O fato de Bolsonaro não feito uma votação superior ao que indicavam as pesquisar nos estados do Nordeste (exceto, marginalmente, em algumas capitais, onde algo semelhante ao acima relatado pode ter ocorrido, mas em menor escala) é um forte indicativo de que o contraste entre a visibilidade de sua campanha e a invisibilidade da campanha de Lula no Centro-Sul teve um papel relevante, favorecendo o aumento de sua votação.

Uma tarefa urgente

Se esta hipótese estiver correta – ainda que parcialmente e em combinação com as outras acima mencionadas -, há uma consequência incontornável: para vencer a eleição no segundo turno, é necessário e urgente colocar a campanha na rua. Isto torna-se ainda mais relevante considerando-se que as pesquisas estão mais desacreditadas e portanto muitos verão como favorito aquele que tiver mais visibilidade. Desta forma, é necessário construir a mais ampla presença física da campanha de Lula nas ruas, realizar comícios de massa, ostentar adesivos no peito e colocá-los nos carros e com isto demonstrar a força da candidatura.

Os apoiadores de Bolsonaro compreendem a importância de manterem o monopólio do espaço público, e se fortalecem com ela. Assim, não é casual que produzam reiteradas situações de ameaça e intimidação, produzindo medo e inibindo os apoiadores de Lula.

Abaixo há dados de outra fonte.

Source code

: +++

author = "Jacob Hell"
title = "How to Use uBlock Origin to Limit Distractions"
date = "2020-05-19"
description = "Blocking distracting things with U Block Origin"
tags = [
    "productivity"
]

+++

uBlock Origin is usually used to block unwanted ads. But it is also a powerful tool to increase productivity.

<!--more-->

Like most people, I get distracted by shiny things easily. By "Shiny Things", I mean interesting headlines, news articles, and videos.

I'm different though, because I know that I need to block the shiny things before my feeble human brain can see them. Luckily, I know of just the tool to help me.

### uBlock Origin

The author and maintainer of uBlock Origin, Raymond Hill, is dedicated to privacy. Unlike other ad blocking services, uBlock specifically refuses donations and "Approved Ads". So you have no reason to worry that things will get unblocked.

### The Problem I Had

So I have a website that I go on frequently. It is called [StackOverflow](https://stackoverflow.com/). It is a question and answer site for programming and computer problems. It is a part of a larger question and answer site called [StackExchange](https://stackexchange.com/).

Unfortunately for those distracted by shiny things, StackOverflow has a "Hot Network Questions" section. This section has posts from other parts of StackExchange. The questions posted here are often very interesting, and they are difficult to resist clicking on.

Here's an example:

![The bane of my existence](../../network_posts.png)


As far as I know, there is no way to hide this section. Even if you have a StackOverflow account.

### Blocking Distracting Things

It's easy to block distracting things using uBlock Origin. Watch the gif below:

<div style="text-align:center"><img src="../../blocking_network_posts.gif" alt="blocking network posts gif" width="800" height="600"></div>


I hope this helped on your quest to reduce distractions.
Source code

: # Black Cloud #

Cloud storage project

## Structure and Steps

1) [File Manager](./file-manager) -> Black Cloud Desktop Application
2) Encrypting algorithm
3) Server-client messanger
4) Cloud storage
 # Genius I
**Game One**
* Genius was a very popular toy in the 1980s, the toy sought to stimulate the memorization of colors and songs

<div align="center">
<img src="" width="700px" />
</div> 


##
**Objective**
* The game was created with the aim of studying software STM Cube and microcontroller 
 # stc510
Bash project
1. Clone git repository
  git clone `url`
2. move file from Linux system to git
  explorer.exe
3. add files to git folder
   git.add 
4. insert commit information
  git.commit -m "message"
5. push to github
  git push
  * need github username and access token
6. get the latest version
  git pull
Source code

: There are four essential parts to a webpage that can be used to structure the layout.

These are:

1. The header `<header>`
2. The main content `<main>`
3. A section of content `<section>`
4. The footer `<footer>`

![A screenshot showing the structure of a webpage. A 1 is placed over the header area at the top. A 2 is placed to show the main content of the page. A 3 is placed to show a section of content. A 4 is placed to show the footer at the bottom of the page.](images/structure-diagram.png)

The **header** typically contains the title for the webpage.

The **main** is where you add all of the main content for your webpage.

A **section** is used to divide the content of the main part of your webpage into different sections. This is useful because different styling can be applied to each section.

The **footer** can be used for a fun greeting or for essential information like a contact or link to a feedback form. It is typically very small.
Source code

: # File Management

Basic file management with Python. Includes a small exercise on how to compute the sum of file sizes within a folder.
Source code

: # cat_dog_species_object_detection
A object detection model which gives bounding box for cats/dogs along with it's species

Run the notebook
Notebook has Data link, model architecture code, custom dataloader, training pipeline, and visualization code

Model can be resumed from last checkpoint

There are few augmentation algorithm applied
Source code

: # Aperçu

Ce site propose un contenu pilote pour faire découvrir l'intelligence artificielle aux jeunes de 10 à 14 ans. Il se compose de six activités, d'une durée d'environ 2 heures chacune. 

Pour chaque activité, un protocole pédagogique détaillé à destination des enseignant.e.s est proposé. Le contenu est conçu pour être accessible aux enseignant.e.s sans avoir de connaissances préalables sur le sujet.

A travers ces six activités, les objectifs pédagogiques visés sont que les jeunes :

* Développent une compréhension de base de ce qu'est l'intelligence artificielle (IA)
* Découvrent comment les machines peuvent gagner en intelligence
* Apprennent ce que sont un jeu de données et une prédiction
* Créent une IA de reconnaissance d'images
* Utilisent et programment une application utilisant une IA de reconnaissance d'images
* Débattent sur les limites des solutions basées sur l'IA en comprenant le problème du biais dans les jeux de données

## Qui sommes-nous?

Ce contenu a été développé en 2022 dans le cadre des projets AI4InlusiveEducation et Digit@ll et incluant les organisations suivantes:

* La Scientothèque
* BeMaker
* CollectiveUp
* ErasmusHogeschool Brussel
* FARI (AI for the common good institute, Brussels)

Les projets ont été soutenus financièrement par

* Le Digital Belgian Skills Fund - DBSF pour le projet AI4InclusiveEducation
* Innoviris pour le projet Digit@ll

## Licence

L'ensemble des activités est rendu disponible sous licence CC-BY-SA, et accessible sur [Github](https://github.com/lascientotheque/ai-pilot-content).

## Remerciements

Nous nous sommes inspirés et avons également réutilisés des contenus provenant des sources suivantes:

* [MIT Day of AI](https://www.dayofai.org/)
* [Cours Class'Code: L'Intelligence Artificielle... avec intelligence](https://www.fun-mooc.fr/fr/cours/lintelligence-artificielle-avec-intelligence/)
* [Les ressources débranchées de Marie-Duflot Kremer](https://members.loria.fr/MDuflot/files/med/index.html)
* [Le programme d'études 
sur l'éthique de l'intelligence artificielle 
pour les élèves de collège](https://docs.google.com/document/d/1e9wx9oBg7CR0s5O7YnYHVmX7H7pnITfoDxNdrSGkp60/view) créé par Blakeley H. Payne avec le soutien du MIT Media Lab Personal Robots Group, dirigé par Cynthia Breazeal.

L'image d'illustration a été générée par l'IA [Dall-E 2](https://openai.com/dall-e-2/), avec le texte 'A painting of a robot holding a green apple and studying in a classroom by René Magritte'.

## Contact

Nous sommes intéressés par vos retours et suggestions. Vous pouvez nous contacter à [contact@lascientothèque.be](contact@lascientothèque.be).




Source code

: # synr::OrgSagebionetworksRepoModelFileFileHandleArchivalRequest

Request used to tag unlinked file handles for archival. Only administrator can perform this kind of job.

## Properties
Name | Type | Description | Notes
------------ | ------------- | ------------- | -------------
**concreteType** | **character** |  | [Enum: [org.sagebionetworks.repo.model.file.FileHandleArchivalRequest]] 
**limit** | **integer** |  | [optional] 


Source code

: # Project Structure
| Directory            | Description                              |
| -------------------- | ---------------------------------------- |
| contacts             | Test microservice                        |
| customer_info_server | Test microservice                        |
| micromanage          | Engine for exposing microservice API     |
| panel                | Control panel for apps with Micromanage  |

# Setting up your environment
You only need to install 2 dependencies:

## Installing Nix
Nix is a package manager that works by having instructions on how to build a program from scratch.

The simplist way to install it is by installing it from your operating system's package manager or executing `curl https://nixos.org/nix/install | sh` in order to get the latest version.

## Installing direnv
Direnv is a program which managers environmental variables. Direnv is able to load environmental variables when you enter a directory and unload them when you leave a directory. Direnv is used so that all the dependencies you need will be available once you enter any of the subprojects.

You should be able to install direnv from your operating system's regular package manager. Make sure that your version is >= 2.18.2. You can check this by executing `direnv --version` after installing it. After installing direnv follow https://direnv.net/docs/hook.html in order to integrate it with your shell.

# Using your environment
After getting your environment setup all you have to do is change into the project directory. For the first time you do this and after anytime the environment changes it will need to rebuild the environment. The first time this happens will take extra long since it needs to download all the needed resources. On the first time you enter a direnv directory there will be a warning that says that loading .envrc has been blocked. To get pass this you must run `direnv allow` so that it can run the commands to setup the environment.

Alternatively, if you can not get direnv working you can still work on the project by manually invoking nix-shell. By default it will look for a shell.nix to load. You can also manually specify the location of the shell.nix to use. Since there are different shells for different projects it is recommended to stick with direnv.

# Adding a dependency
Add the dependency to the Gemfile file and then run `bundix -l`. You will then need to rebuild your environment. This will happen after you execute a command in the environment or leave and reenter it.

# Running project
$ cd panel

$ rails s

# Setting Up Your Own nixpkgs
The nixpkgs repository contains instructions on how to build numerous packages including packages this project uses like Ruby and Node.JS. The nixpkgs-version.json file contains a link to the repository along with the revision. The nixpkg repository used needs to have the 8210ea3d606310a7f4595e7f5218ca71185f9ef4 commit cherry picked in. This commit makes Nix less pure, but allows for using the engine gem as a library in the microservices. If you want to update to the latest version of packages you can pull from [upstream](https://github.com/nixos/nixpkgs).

De outra parte, até aqui a campanha de Lula apostou sobretudo na obtenção de apoio de políticos e artistas. Na dinâmica assumida por esta eleição, isto muito provavelmente não será suficiente para garantir a vitória, e portanto é urgente dar um caráter massivo à campanha para conquistas a derrota da candidatura fascista.

Notas

1 35% noAbrapel/Ipespe, 36% no Datafolha, 37% no IPEC e 39,7% no CNT/MDA.